• BUTIR TUGAS 1: Salin dengan persis bagian teks tentang bersiwak antara "Alat untuk bersiwak" dan "maka hukumnya makruh.", termasuk kedua batas tersebut.
• BUTIR TUGAS 2: Teruskan teks tentang bersiwak dan sunnah fitrah mulai setelah kalimat terakhir yang ditampilkan.

Alat untuk bersiwak dapat berupa :
a. Benda-benda yang memiliki permukaan kasar.
Jari yang berkulit kasar tidak terhitung sebagai siwak untuk menggosok giginya sendiri, namun teranggap bersiwak apabila digunakan untuk menggosok gigi orang lain.
b. Kayu Arok yang kering dan dibasahi saat hendak dipakai bersiwak. Ini adalah yang paling baik untuk dipakai bersiwak.
Beberapa hal berkaitan dengan cara bersiwak :
a. Menggosok gigi dengan arah melebar / menyamping. Adapun menggosok lidah maka memanjang searah panjangnya lidah.
b. Memulai dari sebelah kanan, dan digosok pada semua bagian luar maupun bagian dalamnya.
c. Lebih memperhatikan saat menggosok bagian geraham.
d. Berniat melaksanakan amalan sunnah.
Beberapa sunnah fitrah lainnya :
1. Memotong kuku.
2. Mencukur kumis.
Rambut kumis dipotong sebatas sampai terlihat merahnya bibir. Adapun mencukur sampai habis atau mencabutinya maka hukumnya makruh.

• INFORMASI YANG DIBERIKAN:
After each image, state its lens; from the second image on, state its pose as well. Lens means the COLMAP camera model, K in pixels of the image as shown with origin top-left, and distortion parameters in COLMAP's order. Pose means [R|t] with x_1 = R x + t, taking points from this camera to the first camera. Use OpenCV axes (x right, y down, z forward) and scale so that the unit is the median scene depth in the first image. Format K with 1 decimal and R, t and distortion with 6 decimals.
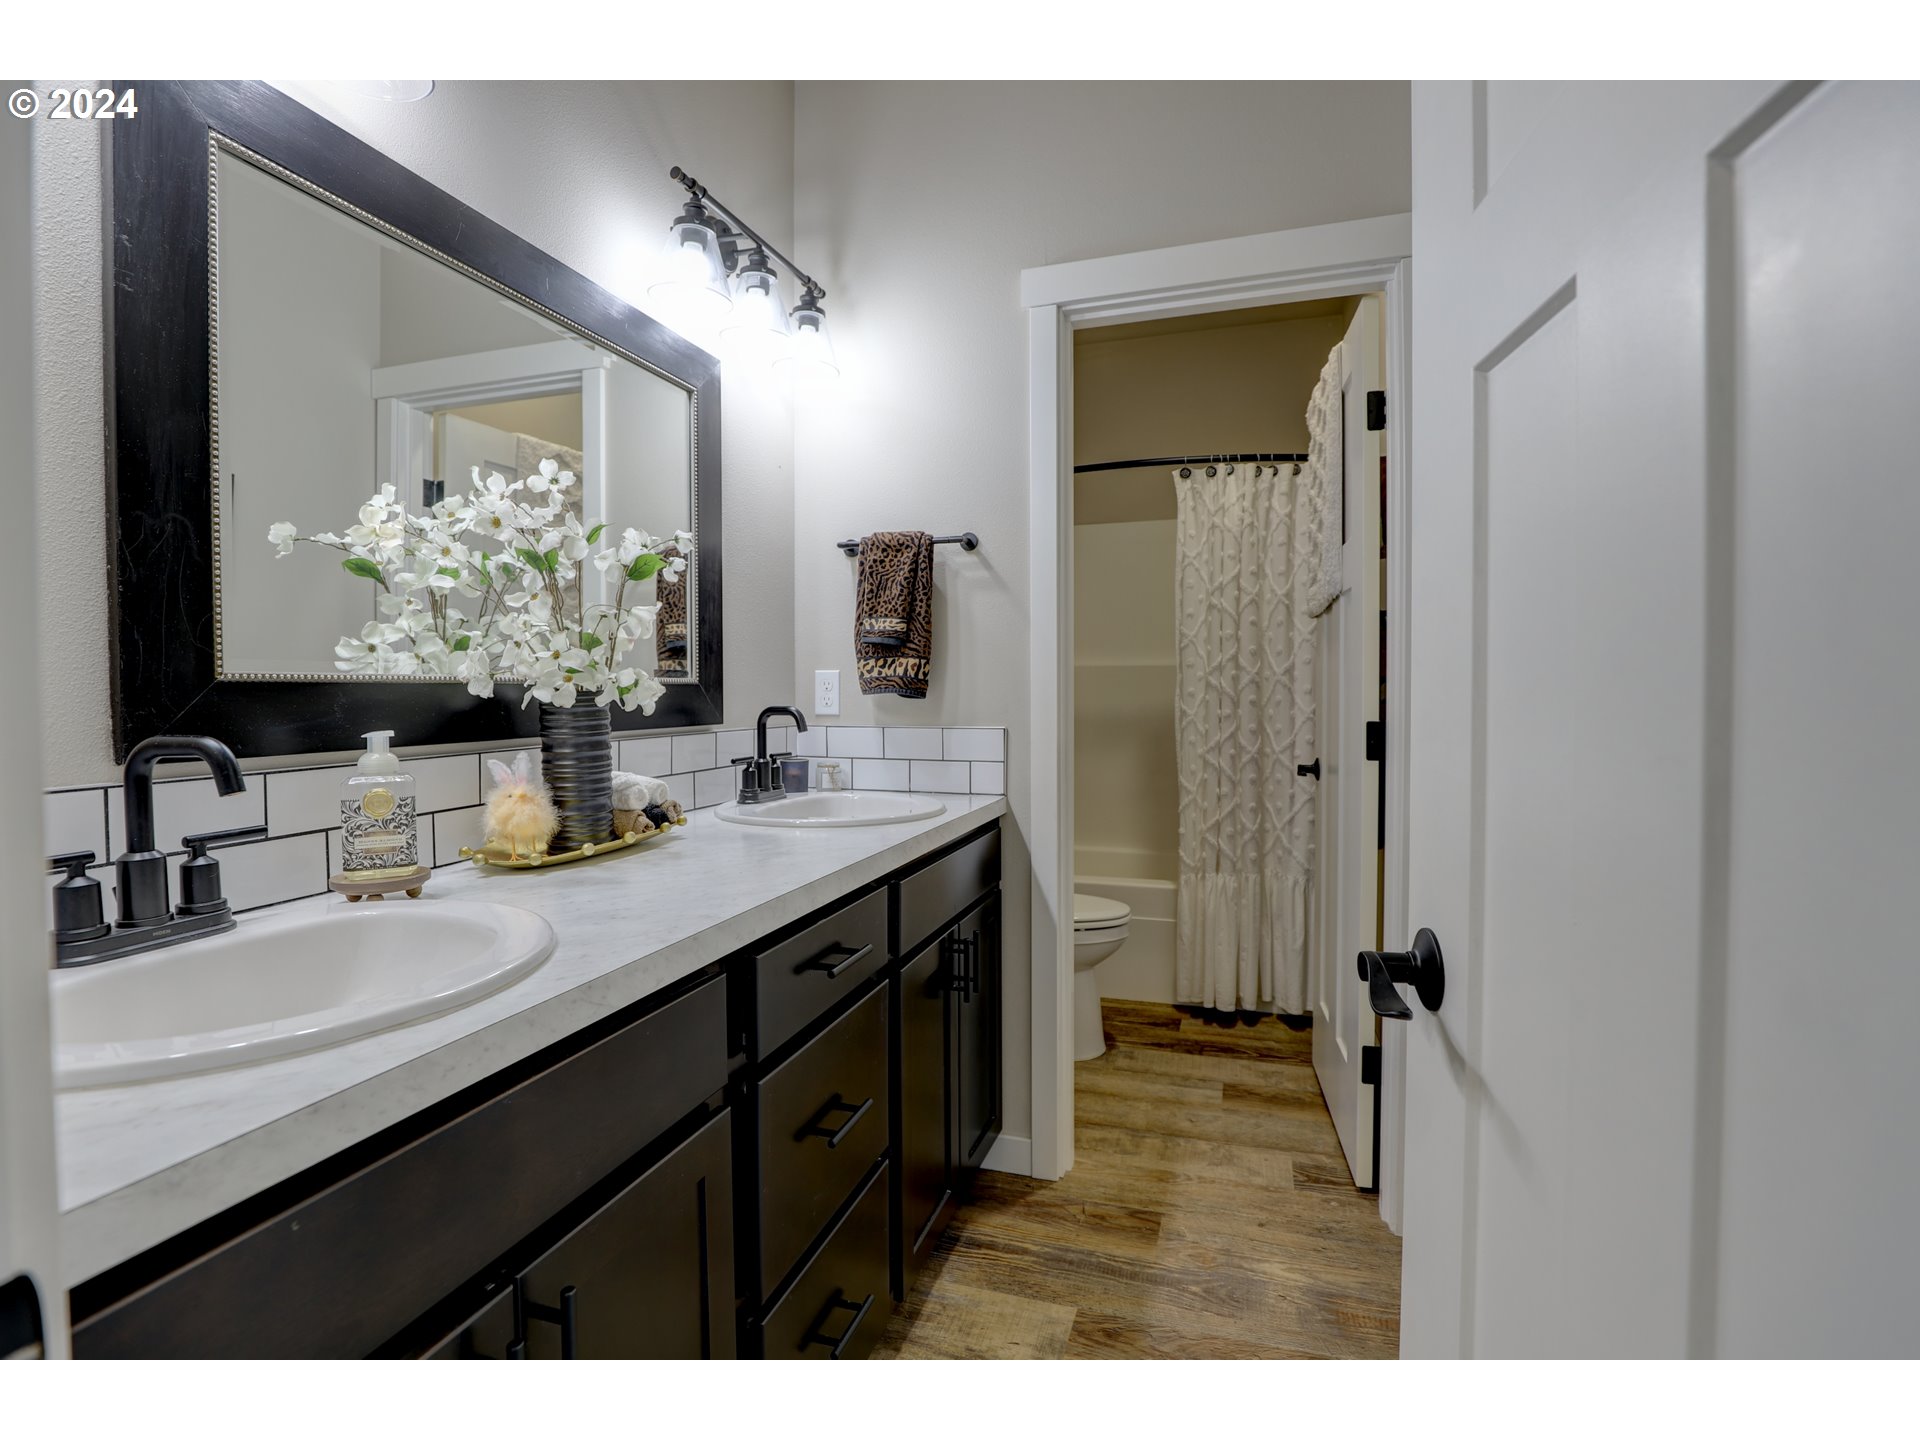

• BAGIAN JAWABAN 1:
Alat untuk bersiwak dapat berupa :
a. Benda-benda yang memiliki permukaan kasar.
Jari yang berkulit kasar tidak terhitung sebagai siwak untuk menggosok giginya sendiri, namun teranggap bersiwak apabila digunakan untuk menggosok gigi orang lain.
b. Kayu Arok yang kering dan dibasahi saat hendak dipakai bersiwak. Ini adalah yang paling baik untuk dipakai bersiwak.
Beberapa hal berkaitan dengan cara bersiwak :
a. Menggosok gigi dengan arah melebar / menyamping. Adapun menggosok lidah maka memanjang searah panjangnya lidah.
b. Memulai dari sebelah kanan, dan digosok pada semua bagian luar maupun bagian dalamnya.
c. Lebih memperhatikan saat menggosok bagian geraham.
d. Berniat melaksanakan amalan sunnah.
Beberapa sunnah fitrah lainnya :
1. Memotong kuku.
2. Mencukur kumis.
Rambut kumis dipotong sebatas sampai terlihat merahnya bibir. Adapun mencukur sampai habis atau mencabutinya maka hukumnya makruh.

• BAGIAN JAWABAN 2:
3. Mencabut rambut ketiak dan rambut hidung. Bagi orang yang tidak terbiasa mencabut karena sakit maka cukup dengan dipotong.
4. Mencukur rambut di area kemaluan.
Batasan waktu mencukur atau memotong rambut / kuku yaitu apabila dirasa sudah cukup panjang dan perlu untuk dipotong, dengan batas waktu maksimal 40 hari.
5. Bercelak untuk masing-masing mata sebanyak tiga kali.
6. Mencuci dan membersihkan kotoran pada ruas-ruas dan lipatan kulit pada jari-jemari.
Mencukur rambut kepala
a. Hukum qoza’, yaitu mencukur hanya sebagian rambut kepala, adalah makruh.
b. Menggundul kepala hukumnya mubah.
c. Menggundul kepala hukumnya sunnah bagi : (1) orang yang sedang melakukan manasik haji atau umroh, (2) orang yang baru masuk Islam dan (3) bayi, yang dilakukan pada hari ke-7 kelahirannya.
Khitan
Hukum berkhitan adalah wajib baik bagi laki-laki maupun perempuan.
Menyemir rambut dan anggota tubuh lainnya
a. Hukum menyemir rambut dengan warna hitam adalah haram, sama saja bagi lelaki ataupun perempuan. Alasannya karena termasuk perbuatan menyembunyikan sesuatu (yaitu uban) yang telah Allah tampakkan.
Dikecualikan : (1) bagi seorang istri dengan seizin suaminya; (2) bagi orang yang sedang berjihad untuk menggentarkan musuh.
b. Menyemir rambut dengan warna kuning atau merah hukumnya sunnah.
c. Disunnahkan memakaikan hina pada keseluruhan kedua tangan dan kaki seorang istri, untuk menyenangkan suaminya.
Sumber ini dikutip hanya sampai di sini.